Ich hab zuletzt noch einmal "Sharpe's Waterloo' gelesen. Natürlich ist mir klar, das Bernard Cornwell Unterhaltungsromane schreibt. Aber ein ordentliches maß an Expertise zum Thema würde ich ihm schon zugestehen. Und in seinen Büchern werden Bajonette nur aufgepflanzt, wenn Nahkampfangriff immanent oder Kavallerie droht.
Zudem hab ich mit einem Dr. der Militärhistorik darüber gesprochen. Dieser war auch der Auffassung, dass die Wargaming Miniaturen mit aufgepflanzten Bajonett sehr stark überproportional vertreten sind. Vor allem bei den stehenden oder marschierenden Modellen.
Nun hab ich - ein Hobby von mir - dazu mal Chat GPT gefragt und teile gern mit Euch den Dialog:
Zunächst hier ein Link zum Original.
Dann die abschließende Antwort:
"Die Frage, ob Bajonette während der Napoleonischen Kriege (1797–1815) dauerhaft aufgepflanzt waren oder nur auf Befehl, ist vielschichtig und hängt von verschiedenen Faktoren ab, darunter militärische Doktrin, praktische Überlegungen und nationale Unterschiede.
Militärische Doktrin und Praxis
In vielen Armeen dieser Epoche wurde das Bajonett primär für den Nahkampf eingesetzt. Es wurde oft erst auf Befehl aufgepflanzt, insbesondere vor einem geplanten Angriff oder zur Verteidigung gegen feindliche Kavallerie. Das ständige Aufpflanzen des Bajonetts konnte die Handhabung der Muskete erschweren und das Nachladen verkomplizieren. Allerdings gibt es Hinweise, dass in einigen Armeen, wie der preußischen, das Bajonett häufig dauerhaft aufgepflanzt blieb. Eine Verfügung Scharnhorsts besagte, dass bei der Infanterie das Bajonett stets auf den Gewehren verbleiben sollte, um die ledernen Scheiden einzusparen, da Leder in dieser Zeit Mangelware war.

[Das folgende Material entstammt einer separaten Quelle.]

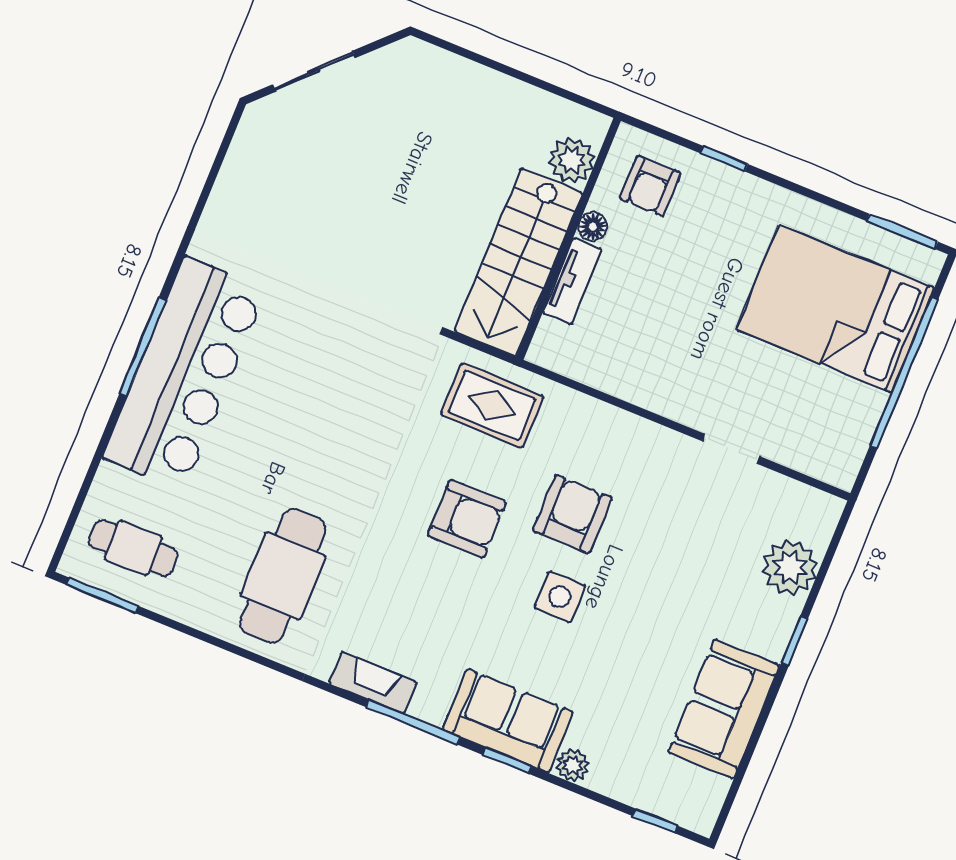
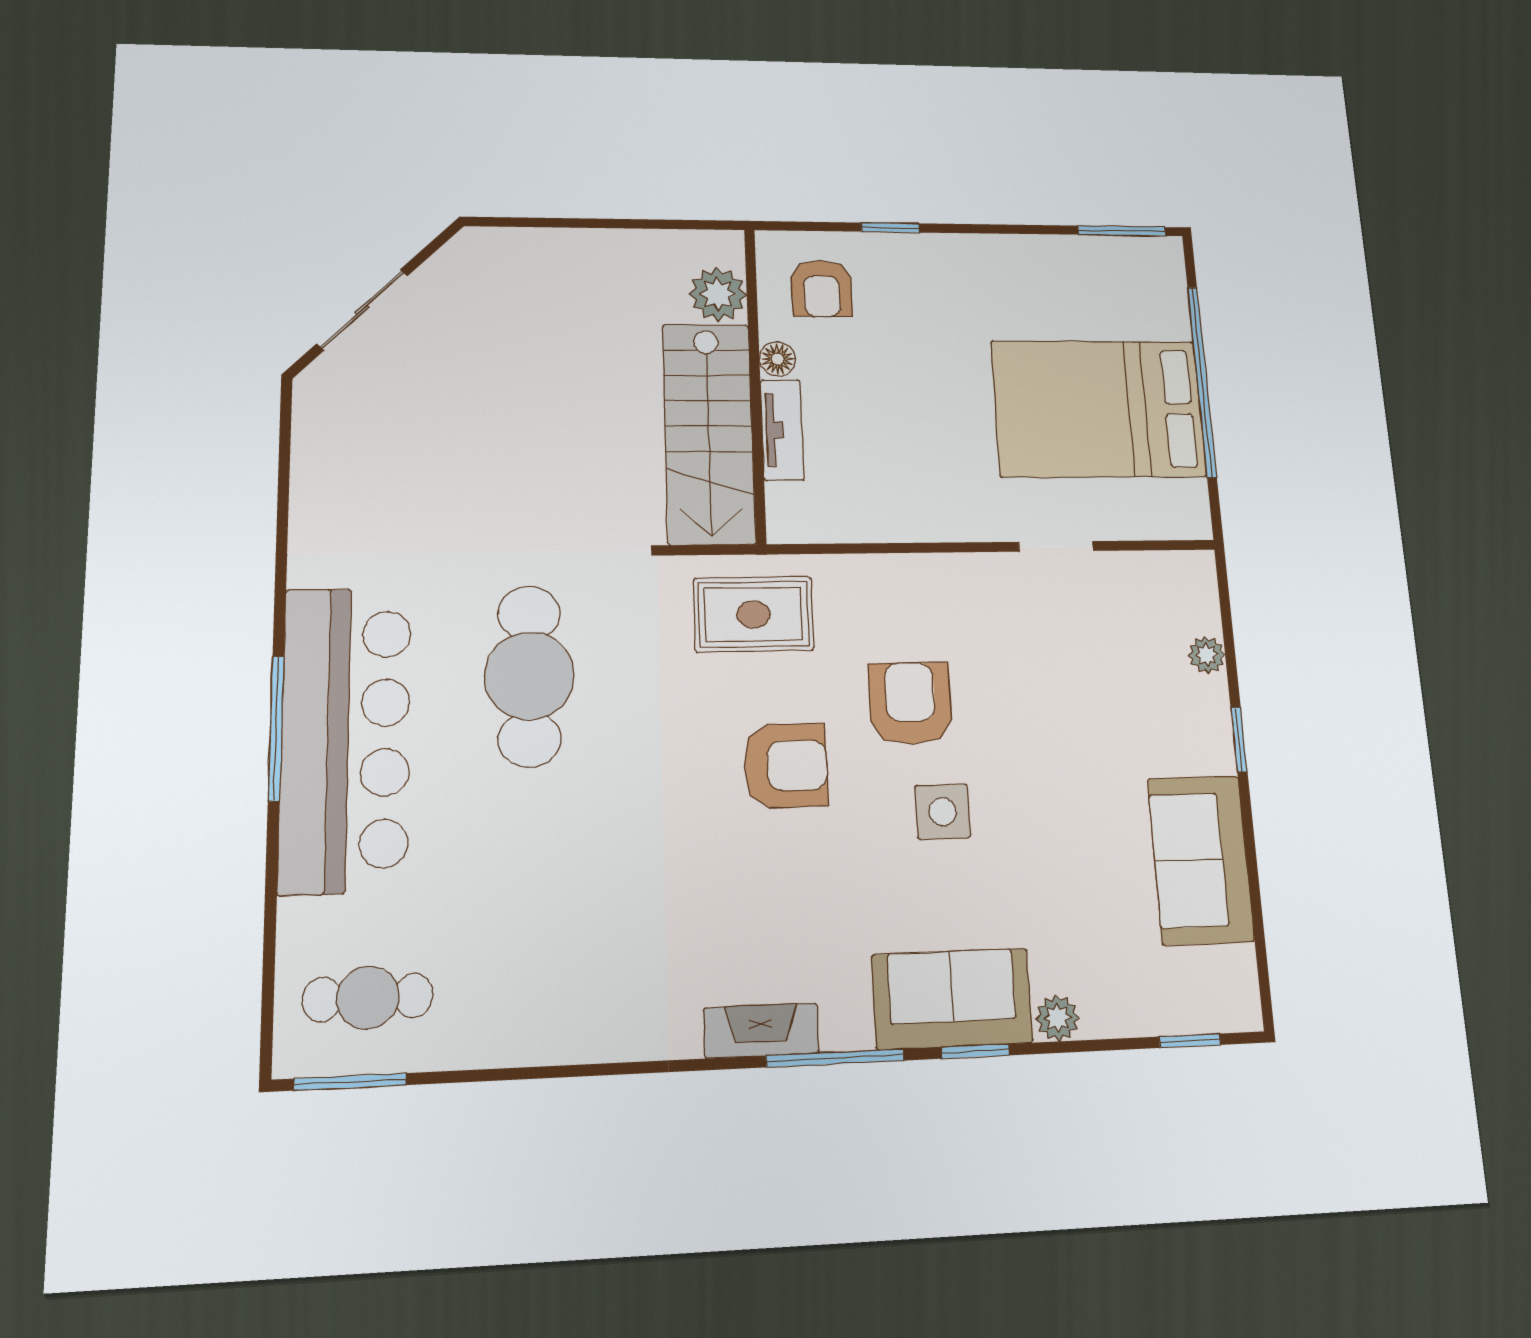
bed: (835, 309) -> (1098, 409), moved
plant: (790, 568) -> (1207, 655), width x0.53, depth x0.53
cafe table: (283, 576) -> (529, 676), moved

Tabletop DeutschlandPraktische Auswirkungen
Ein aufgepflanztes Bajonett veränderte das Gleichgewicht der Muskete und konnte das Zielen und Schießen beeinträchtigen. Zudem bestand ein erhöhtes Verletzungsrisiko für den Schützen und seine Kameraden. Dennoch bot das aufgepflanzte Bajonett einen sofortigen Schutz gegen plötzliche Nahkampfangriffe, was in unübersichtlichen Gefechtssituationen vorteilhaft sein konnte.
Unterschiede zwischen Nationen
Die Praxis variierte zwischen den Nationen. Während in der preußischen Armee das Bajonett oft dauerhaft aufgepflanzt blieb, Tabletop Deutschland könnten andere Armeen, wie die französische oder britische, das Bajonett nur auf Befehl aufgepflanzt haben. Diese Unterschiede spiegelten sich in den jeweiligen militärischen Doktrinen und verfügbaren Ressourcen wider.Darstellung in historischen Gemälden
Zeitgenössische Gemälde zeigen oft Szenen mit aufgepflanzten Bajonetten, insbesondere in Momenten des Angriffs oder der Verteidigung. Ein Beispiel ist das Gemälde "Einzug der französischen Armee unter dem Kommando von General Miollis in Genua am 24. Juni 1800" von Jean François Hue, das Soldaten mit aufgepflanzten Bajonetten zeigt. Allerdings sind solche Darstellungen oft dramatisiert und spiegeln nicht unbedingt den Alltag der Soldaten wider.
Die 'Rule of Cool'
In der Welt der Miniaturen und Tabletop-Spiele spielt die Ästhetik eine entscheidende Rolle. Figuren mit aufgepflanzten Bajonetten wirken dynamischer und kampfbereiter, was dem Spiel und der Darstellung eine besondere Atmosphäre verleiht. Daher entscheiden sich Hersteller oft für diese Darstellung, um den visuellen Reiz zu erhöhen.
Quellenanalyse
Antoine-Henri Jomini, ein Militärtheoretiker der napoleonischen Ära, bemerkte, dass Bajonettangriffe oft dazu führten, dass der Feind floh, bevor es zum eigentlichen Nahkampf kam. Dies unterstreicht die psychologische Wirkung des Bajonetts, unabhängig davon, ob es tatsächlich zum Einsatz kam. WikipediaFazit
Die Praxis des Aufpflanzens von Bajonetten während der Napoleonischen Kriege hing von verschiedenen Faktoren ab, darunter nationale Doktrinen, taktische Überlegungen und praktische Notwendigkeiten. In der Darstellung von Miniaturen spielt zudem der ästhetische Aspekt eine bedeutende Rolle, was die häufige Darstellung mit aufgepflanzten Bajonetten erklärt."
QUELLE: chat-gpt
Dies soweit für heute. Schönen Sonntag!